Unveiling the Pharmacological Mechanisms of Osteoking's anti-diabetic bone metabolism abnormality Through Fecal Microbiome and liver Metabolomics

Background: Osteoking (OK) is a famous Chinese patent medicine in Yunnan.It has the effect of treating fractures, femoral head necrosis, osteoarthropathy, and lumbar disc herniation.In recent years, it has been gradually found to have the effect of treating osteoporosis. Diabetic osteoporosis is a serious complication in skeletal systems caused by diabetes, and the mechanism is different from primary osteoporosis, which is related to metabolic disorders caused by diabetes.

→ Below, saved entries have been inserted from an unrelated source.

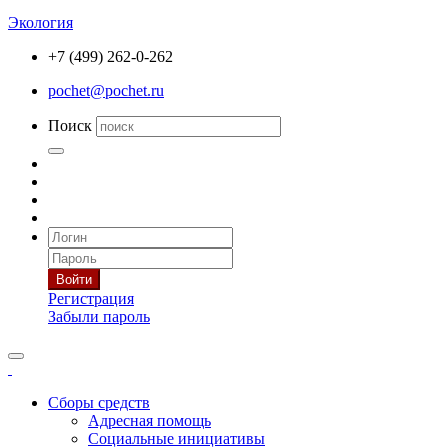
Экология
+7 (499) 262-0-262
pochet@pochet.ru
Поиск
Войти
Регистрация
Забыли пароль
Сборы средств
Адресная помощь
Социальные инициативы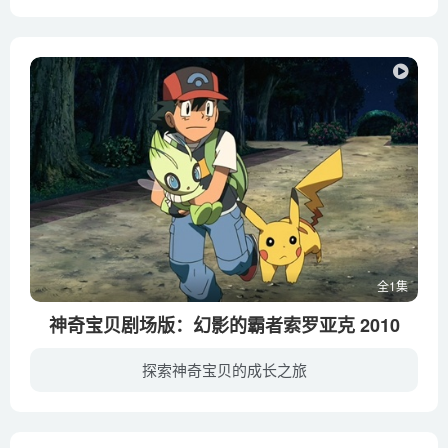
持续在世界各地进行修业之旅的小智、小刚和小霞，历经长途跋涉终于来到了位于山谷丘陵处的目的地阿拉莫斯镇。小镇上耸立着象征时间与空间的时光之塔，新一轮的神奇宝贝竞赛将在塔的下方举行。小...
全1集
神奇宝贝剧场版：幻影的霸者索罗亚克 2010
探索神奇宝贝的成长之旅
在风景秀丽，气候宜人的王冠市，即将举行神奇宝贝足篮世界杯比赛，届时，大批的观众和训练师会涌入此处，整个城市将会陷入一片欢乐的海洋之中。小智一行人正在前往王冠市的路上，旅途中，他们遇...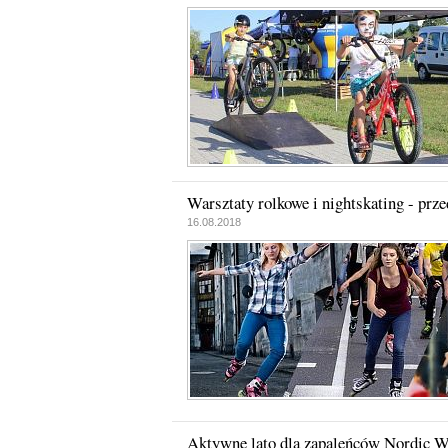
Warsztaty rolkowe i nightskating - prz
16.08.2018
Aktywne lato dla zapaleńców Nordic Wa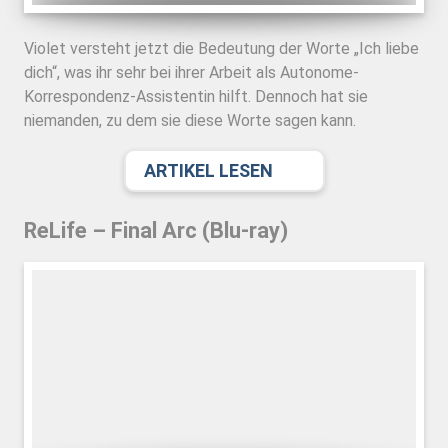
Violet versteht jetzt die Bedeutung der Worte „Ich liebe
dich“, was ihr sehr bei ihrer Arbeit als Autonome-
Korrespondenz-Assistentin hilft. Dennoch hat sie
niemanden, zu dem sie diese Worte sagen kann.
ARTIKEL LESEN
ReLife – Final Arc (Blu-ray)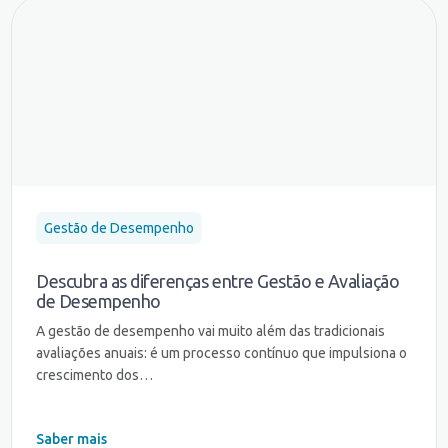
Gestão de Desempenho
Descubra as diferenças entre Gestão e Avaliação
de Desempenho
A gestão de desempenho vai muito além das tradicionais
avaliações anuais: é um processo contínuo que impulsiona o
crescimento dos…
Saber mais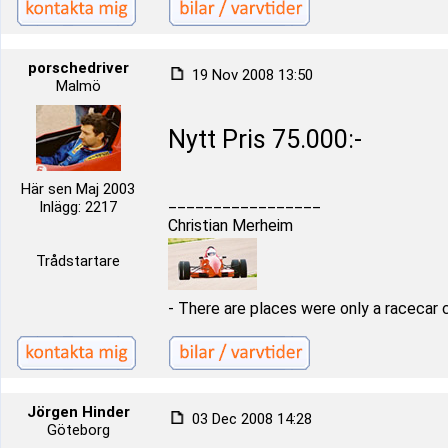
porschedriver
19 Nov 2008 13:50
Malmö
Nytt Pris 75.000:-
Här sen Maj 2003
_________________
Inlägg: 2217
Christian Merheim
Trådstartare
- There are places were only a racecar 
Jörgen Hinder
03 Dec 2008 14:28
Göteborg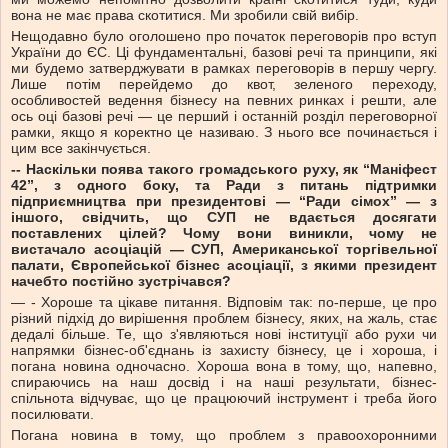
вона не має права скотитися. Ми зробили свій вибір.
Нещодавно було оголошено про початок переговорів про вступ
України до ЄС. Ці фундаментальні, базові речі та принципи, які
ми будемо затверджувати в рамках переговорів в першу чергу.
Лише потім перейдемо до квот, зеленого переходу,
особливостей ведення бізнесу на певних ринках і решти, але
ось оці базові речі — це перший і останній розділ переговорної
рамки, якщо я коректно це називаю. З нього все починається і
цим все закінчується.
-- Наскільки поява такого громадського руху, як “Маніфест
42”, з одного боку, та Ради з питань підтримки
підприємництва при президентові — “Ради сімох” — з
іншого, свідчить, що СУП не вдається досягати
поставлених цілей? Чому вони виникли, чому не
вистачало асоціацій — СУП, Американської торгівельної
палати, Європейської бізнес асоціації, з якими президент
начебто постійно зустрічався?
— - Хороше та цікаве питання. Відповім так: по-перше, це про
різний підхід до вирішення проблем бізнесу, яких, на жаль, стає
дедалі більше. Те, що з'являються нові інституції або рухи чи
напрямки бізнес-об'єднань із захисту бізнесу, це і хороша, і
погана новина одночасно. Хороша вона в тому, що, напевно,
спираючись на наш досвід і на наші результати, бізнес-
спільнота відчуває, що це працюючий інструмент і треба його
посилювати.
Погана новина в тому, що проблем з правоохоронними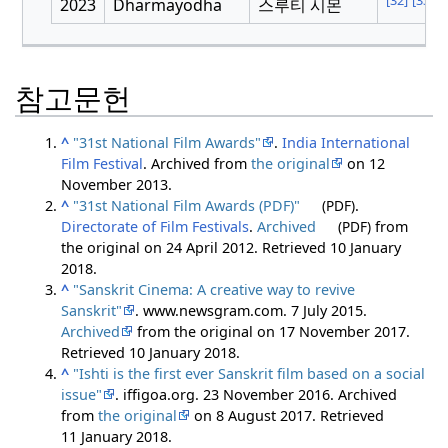
2023
Dharmayodha
스루티 시몬
참고문헌
^
"31st National Film Awards"
.
India International
Film Festival
. Archived from
the original
on 12
November 2013.
^
"31st National Film Awards (PDF)"
(PDF)
.
Directorate of Film Festivals
.
Archived
(PDF)
from
the original on 24 April 2012
. Retrieved
10 January
2018
.
^
"Sanskrit Cinema: A creative way to revive
Sanskrit"
. www.newsgram.com. 7 July 2015.
Archived
from the original on 17 November 2017
.
Retrieved
10 January
2018
.
^
"Ishti is the first ever Sanskrit film based on a social
issue"
. iffigoa.org. 23 November 2016. Archived
from
the original
on 8 August 2017
. Retrieved
11 January
2018
.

In this study, we briefly verify the effects of ok on the pharmacodynamics of db/db mice, focusing on the effects of fecal microbiome and liver metabolomics on diabetic osteoporosis, and then exploit the role of fecal microbiome and liver metabolomics in diabetic osteoporosis.Methods: Eight weeks old db/db male mice were randomly divided into model groups and administration groups (n=6), and WT mice were used as the blank control group (n=6). The administration group was given 0.1 ml / 10 g of OK for 10 weeks. The blood sugar of three groups of mice was measured and analyzed. The severity of the disease and the therapeutic effect of OK were evaluated by tissue pathological testing. Applicating the fecal 16S rRNA gene sequencing and liver metabolomics to analyze the effects of diabetic bone metabolism on intestinal flora and host metabolism and the therapeutic mechanism of OK.